Pour Dominique Guibert, les interrogations couvrent un champ plus vaste : la société tout entière « admet » de plus en plus d'être contrôlée, filmée, enregistrée, pistée. Téléphone portable, carte navigo, repérage à distance, écoute à distance. Moi-même, j'ai déploré ce ramollissement de la vigilance et ce « tranquillisant » démagogique qu'est la vidéosurveillance. Jacky Bidault, adjoint au maire, le reconnaît : « les gens attendaient une réponse. Nous leur apportons une réponse. »
Finalement, le maire n'équipera pas prochainement le quartier de Maison-Rouge.

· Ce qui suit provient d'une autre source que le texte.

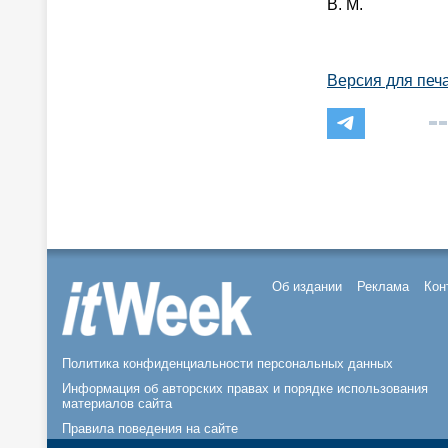
В. М.
Версия для печ
Об издании
Реклама
Кон
Политика конфиденциальности персональных данных
Информация об авторских правах и порядке использования
материалов сайта
Правила поведения на сайте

Le Centre-ville devrait être classé en numéro 2 après les Acacias…mais la situation financière de la ville va ramener le maire à la raison. Façon détournée pour l'ancien correspondant sportif de « La Dépêche » d'admettre qu'il ne faut pas confondre vitesse et précipitation. Une première victoire aussi pour notre collectif dont les objectifs n'ont rien à voir avec un « complot » mais visent à défendre des droits et des principes qu'une municipalité dite de gauche doit faire siens.

(1) Le maire m'a accusé publiquement d'affirmer que le coût de la vidéosurveillance ferait doubler les impôts ! Accusation totalement fantaisiste sortie d'une imagination déchainée.
(2) Nicole Morel a demandé au maire si les délinquants qui avaient cassé l'abribus des Acacias (situé près d'une caméra) à deux reprises avaient été identifiés ? Le maire n'est pas informé.